[:en]Dozens of workers came to the strike picket line this morning (November 1st) at the entrance to Yehuda Steel Fences in the southern Israeli city of Ashdod. The workers held signs demanding negotiations towards a collective agreement with WAC-MAAN, including workers’ rights. Some 140 have been on strike since the morning both at Yehuda Fences and the steel-rolling plant Sigma, both of which belong to “Yehuda Steel. Ltd”.
Yesterday, behind WAC-MAAN’s back, the management distributed a letter to all employees, including a special letter to Action Committee member Yitzhak Sebach. The company claimed that the planned strike was illegal and threatened that the striking workers would lose thousands of shekels in wages. Additionally, the company’s representative, Atty. Orly Gerby from Herzog Fox & Neeman, sent a letter to WAC-MAAN’s legal advisor, Atty. Aya Bartenstein, reiterating the false claim that the strike would be illegal, as well as making baseless claims against the workers and the Workers’ Action Committee, which, Gerby claimed, was acting against the law.
Dudi Tzamir, Action Committee member, responded:
“The management’s letter is a string of lies. Nobody from the Workers’ Committee has spoken with contractors or threatened them. We have no connection with them, and nobody has threatened the workers in order to make them strike. On the contrary – the workers pressured the Committee to call a strike, while the company illegally threatened some workers to make them withdraw their membership in WAC-MAAN. We have recordings of these kinds of conversations, and we have told the managers involved that this is illegal. The company’s attitude towards the workers is what led to the strike. We work more and earn less, and the workers are no longer willing to accept this situation. In the past, bonus payments [“premia”] made up 60-70% of our wage, but in recent years this has fallen to 20-25%. In the past we worked 250 hours a month to get 6,000-7,000 shekels, now we need to work 270 and barely even make this amount. If a worker doesn’t come to work or refuses to put in additional hours, they deduct 25% of the bonus payment for the month, and the company intends to withhold bonus payments this month because of the strike. But this won’t help it – we are together in this struggle, until we get a collective agreement.”

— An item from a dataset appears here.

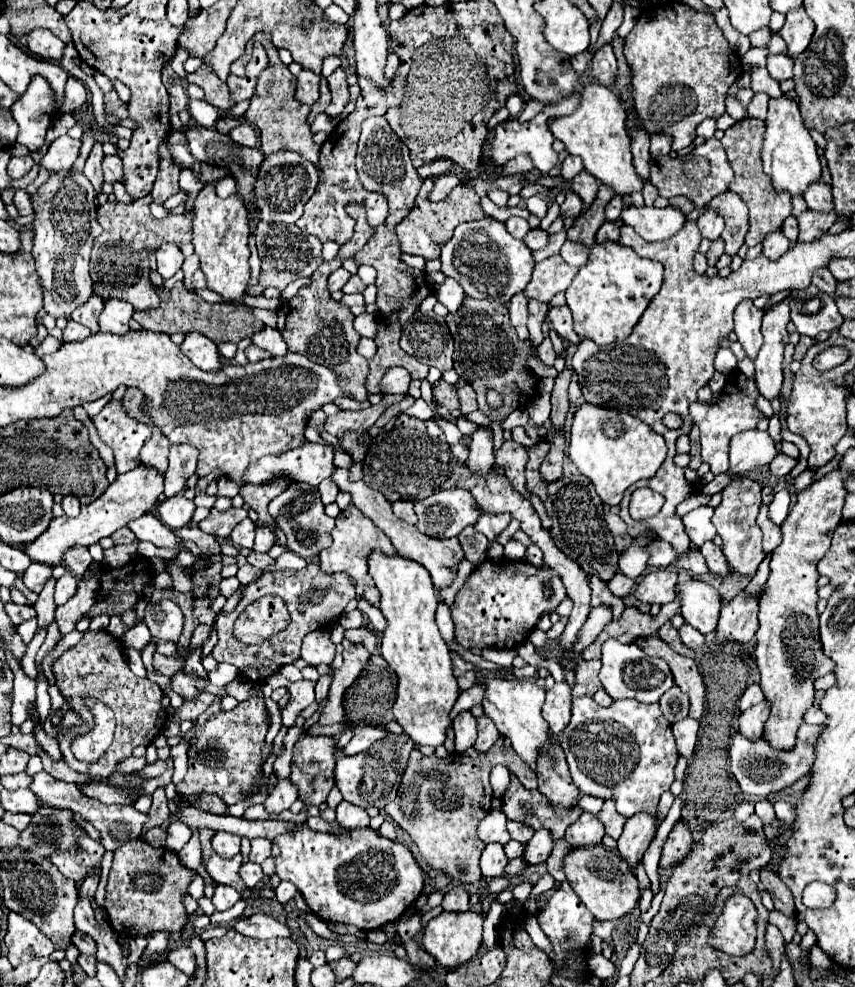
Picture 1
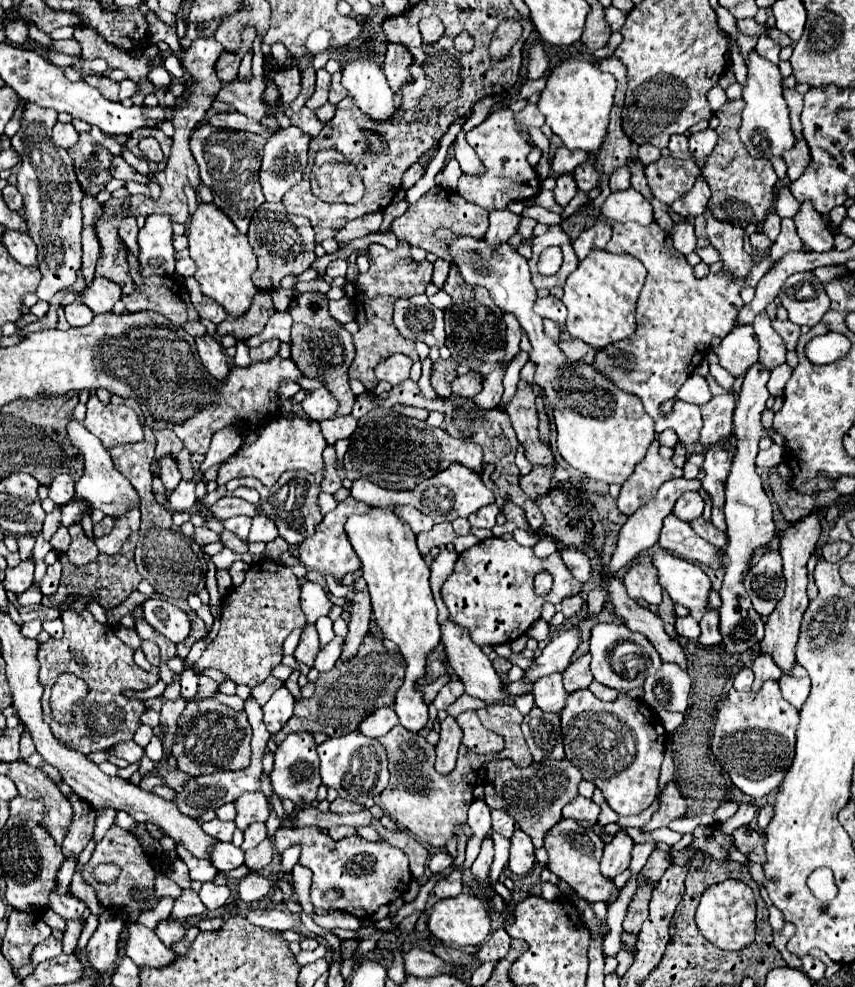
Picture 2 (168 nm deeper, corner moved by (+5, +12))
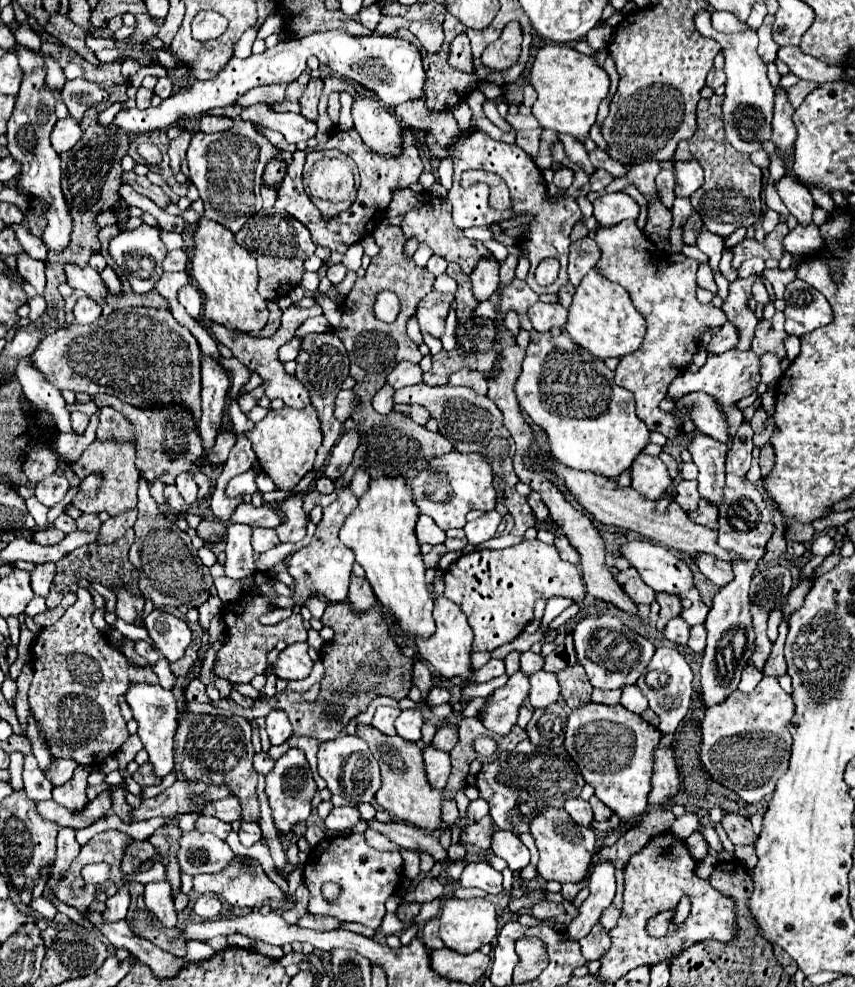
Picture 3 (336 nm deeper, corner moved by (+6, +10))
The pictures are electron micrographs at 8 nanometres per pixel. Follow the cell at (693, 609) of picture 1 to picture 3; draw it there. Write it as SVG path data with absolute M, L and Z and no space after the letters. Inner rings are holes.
M632 540L620 546L620 554L638 570L640 578L654 592L682 594L694 586L690 568L660 544Z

The company’s claims that WAC-MAAN is not the representative workers’ organization is false. It must be noted that during the struggle, the management of Yehuda Fences repeatedly changed the reason it had given for refusing to negotiate towards a collective agreement. At first, it refused to respond to WAC-MAAN. Then it claimed that WAC-MAAN did not represent the requisite one-third of workers in the Yehuda Still Fences Company. When it was proved that 120 of 140 workers had joined WAC-MAAN, it claimed that the basic bargaining unit was not the company that WAC-MAAN organized but the entire Yehuda Group, which includes three subsidiaries. It must also be noted that as required by law, a labor dispute was declared 15 days before the warning strike, which was held on 9 Oct.
The background to the dispute:
The struggle at Yehuda Fences and Sigma comes after a period of worsening employment terms, reduction in peripheral benefits and wage erosion. Work at Yehuda Fences is hard physical labor around the clock in three shifts. Workers labor in open areas, enduring high temperatures in the summer and cold in the winter. Wages consist of a basic wage of not much more than the legal minimum, with bonus payments (“premiot”) paid to some workers arbitrarily and without transparency. Last year, the management reduced bonus payments and cancelled the yearly bonus as well as the holiday gifts which workers in Israel customarily receive from employers.
It must be noted that Yehuda Fences is one of Israel’s leading companies in the production of welded mesh, construction and other steel products.